Сарсенбаев встал, показывая, что разговор окончен.
— Нет, нет... Я пришла к вам... Я хочу...
И посетительница разрыдалась. Достала из сумочки платок, скомкала его, прикладывая к глазам.
— Подождите...
Сарсенбаев налил воды в стакан, пододвинул женщине.
— Выпейте.
— Спасибо.
Но пить посетительница не стала. Еще попромокала лицо скомканным платком, шумно вздохнула.
— Извините, — сказала уже примирительно, — у меня на междугородней триста пятьдесят-четыреста заказов за смену...
— А у меня, — откинув назад волосы, подхватил тем же тоном Сарсенбаев, — у меня, извините, восемьсот километров железнодорожной линии, от Туркестана до Саксаульской включительно, все станции и полустанки на ней, и на всех восьми сотнях километров должен быть порядок. А еще — все аэровокзалы. И еще — убийство вот надо раскрывать.
Женщина сидела, не поднимая головы.
— Вы меня, пожалуйста, извините по-настоящему... — Наконец посмотрела она в глаза. — Я говорила с вами, как с Генкой...
— Это верно, — усмехнулся Сарсенбаев. — Он у вас тоже вздернутый какой-то.
— Вы заметили?
— Как же не заметишь?.. И, кстати, эта полусумасшедшая тетка, как изволили выразиться, очень высокого мнения о вас.
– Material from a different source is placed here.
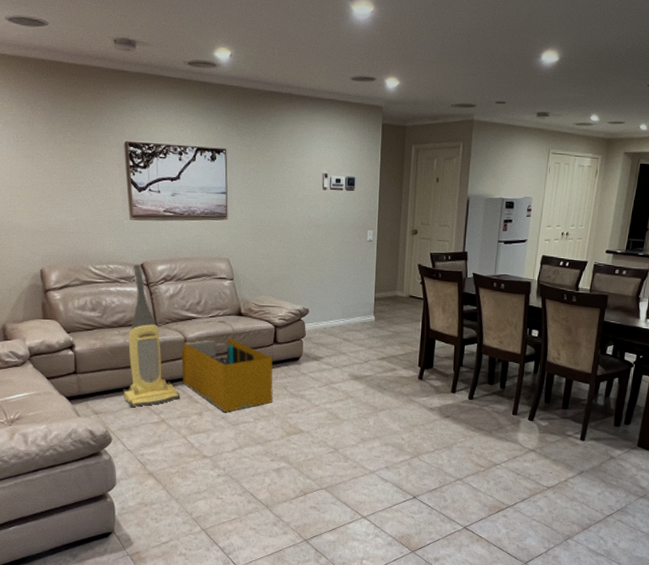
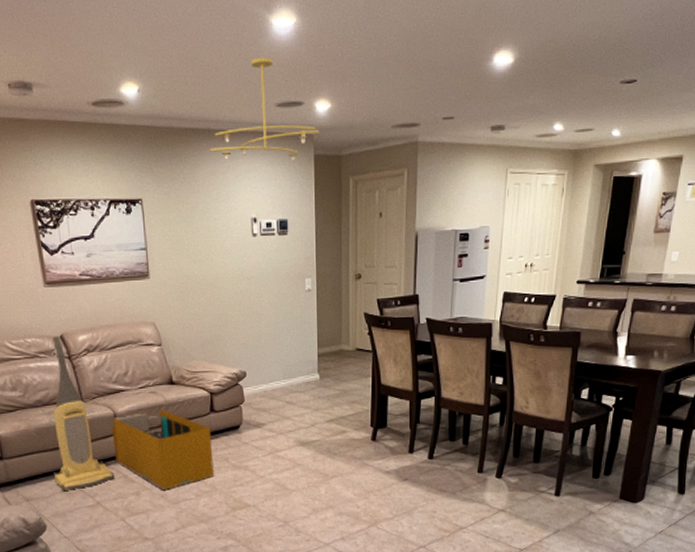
ceiling light fixture: none [291,37,389,127] -> present [210,57,320,161]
А вы, Оксана Игнатьевна, аттестовали ее — врагу не пожелаешь.
— Вы знаете мое имя?
Сарсенбаев видел: этим вопросом посетительница хотела скрыть смущение.
— Как видите, знаю, — примирительно сказал в ответ. — А меня зовут Галимжан Сарсенбаевич.
— Очень приятно,
— Раз так, будем говорить спокойно, по-человечески. Слушаю вас.
Женщина посмотрела с долей отваги.
— Да, вы правы... Я вела себя как вздорная бабенка. — Снова прямой взгляд на подполковника. — Но я просто растерялась... Отец у меня участник войны, заслуженный строитель. У Геннадия отец тоже сражался в Отечественную, три ордена имеет... И вдруг Геннадия — повели в милицию...
— Что же вы хотели?
— Я не знаю... Думаю, он ни в чем не виноват.
— А мы его пока и не обвиняли ни в чем. Он проходит у нас как свидетель.
— Тогда почему вы его держите, почему не разрешаете уехать?
— Считаем, что еще потребуется для ведения следствия.
— Но я не думаю, что он в чем-то виноват... Что он может сделать что-то такое...
— Оксана Игнатьевна, пока следствие не закончено, я не могу вам ничего сказать. А следствие по делу весьма серьезному — убит человек. Это-то вы понимаете — убит человек и нам надо изобличить преступника?